● **EXCERPTED TEXT**
□ □ □ □

Essay
On Literature – Ancient & Modern
By Peter O’Neill
Whenever I think about Literature I think about Love. Both are written with big Ls. The Elles. Like an enjambment of run on legs, going on until infinity…And of course, when I think of Love I think also, inevitably, of betrayal, and now enters Literature. For without one, without the other. Those are the two legs that humanity, or humans, are standing up upon. And it is only in their resolution that we can find any peace. So, Literature, like history, is very personal. His story! Let me tell you mine.
It is a story about numbers, mainly. 3 and 4. And in this now, I am borrowing from Joyce and Beckett. But they, in their turn got it from another. Giambattista Vico. The Neapolitan philosopher who was so unjustly ignored in his own life time and that practice is still being continued today. As, if you were to ask anyone about Gimbattista Vico today, the chances are most people wouldn’t be able to tell you much, except perhaps how his three ages of man theory helped Joyce to formulate structurally his last great novel Finnegans Wake.
But I am getting ahead of myself. I need to go back to the women in my life. There were three, you see. I said that this was a story about the numbers 3 and four. So, in order to tell this story, I first need to tell you about these three women.
It is a story about power. All history is about power.
You see, when I was with my first woman I was in a situation of Power. I could do anything. Or so it seemed. She clung to me. She lay at my feet and looked up to me like I was a God. And I was too. For when you are so very young, as I was then, this is how you feel. No? Like a Goddess or like a God. No? Such is youth!
Look at the them walking on the street. They are so far from things they still believe in infinity! Love for them is the eternally INFINITE. That is why with youth there is still hope. As they are believers in the truth. It spreads out before them in space and time. Boundless, they are, in a taste for exploration. And of all kinds. This is why some of them love Art. Literature.
It is a very ennobling thing.
You see, I am in my fifties now. I don’t believe in infinity. As for me things are all so FINITE. Where they once saw open space, I see only enclosure.
She used to lie at my feet like I was a God. It’s a great feeling, isn’t it? To have someone at your feet like that. You have the power. You stand above them like a Goddess or like a God and you look down upon them, and you can decide upon their fate.

□ □ □ □

● **RECORDED INFORMATION**
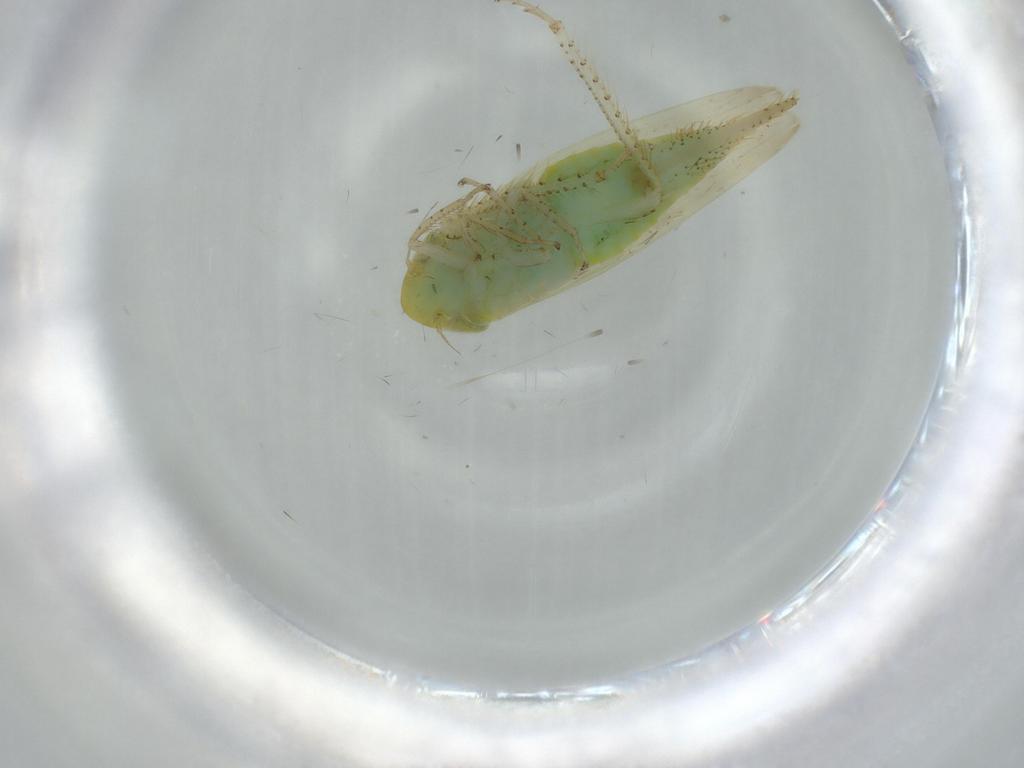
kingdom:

□ □ □ □

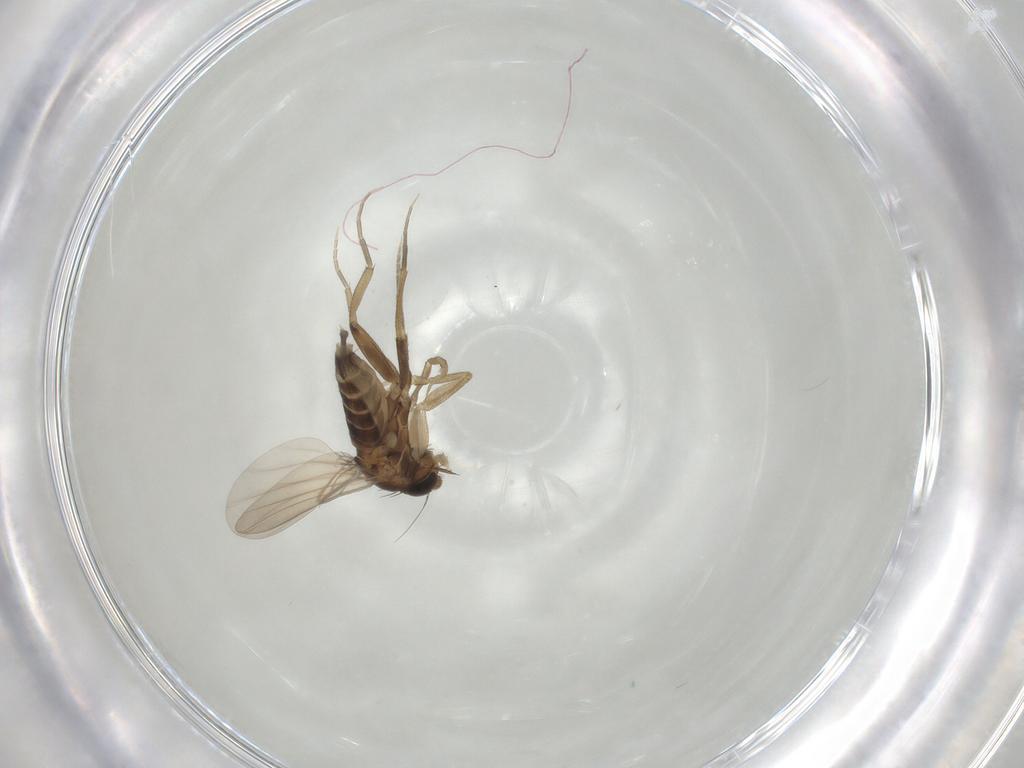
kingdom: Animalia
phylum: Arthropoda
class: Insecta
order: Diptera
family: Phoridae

□ □ □ □

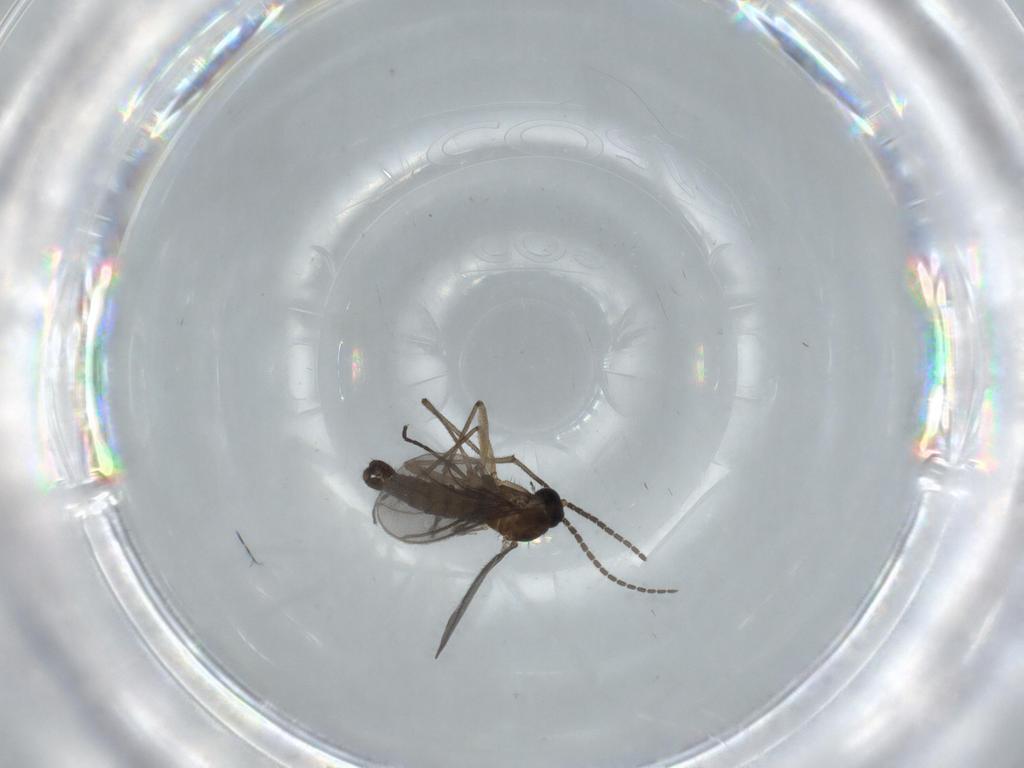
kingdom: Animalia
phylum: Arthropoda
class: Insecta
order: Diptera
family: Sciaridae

□ □ □ □

● **REQUIRED TASKS**
**A)** List every person other than its author whom the essay on literature and love names.
**B)** Answer these questions from the essay on literature and love, one answer per line:
(i) What decade of life does the narrator say he is in now?
(ii) What word does the essay use to describe Giambattista Vico's origin?
(iii) How many women does the narrator say there were in his life?
**C)** Proceed with the essay on literature and love, picking up right after its last sentence.

● **OUTPUTS**
**A)**
Joyce
Beckett
Giambattista Vico

**B)**
(i) His fifties.
(ii) Neapolitan.
(iii) Three.

**C)**
It is a very powerful feeling, and of course, as we all know with such power comes an enormous responsibility. The only problem is, when you are so young you are rarely feeling so responsible, and so one day you decide to do a terrible thing. Everyone does it, at some point. You kill them. Metaphorically, at least. But, this is the first real taste of death and it is a truly terrible thing. Now, you have the taste of death upon your tongue. The one that you used to kiss. Now, she only tastes of poison.
You move on.
It is that simple. It is called survival. Call this the first age. When everything was Divine. When you discovered metaphor, and the apocalypse of dying.
So, time passes. You meet another one. Number 2. She is your Nemesis. For she will destroy you. Just like you destroyed number 1, now too your time will come. Somehow here enters into our tale the notion of justice. What goes round comes round. Karma.
Just as you had looked down, all those years ago, on your first lover. The one who crawled around at your feet. Now, you are in that very same position. Who would have thought it? There now, look at you! That miserable specimen down on both your hands and knees before Her who is looking down upon you. Like an insect. And of course She eventually squashes you. Like a bug under Her boot heels. She crushes and grinds you into the earth so that there is no longer any trace of you. You are extinguished. Finally. You are dead.
There now. That is the story of numbers 1 and 2.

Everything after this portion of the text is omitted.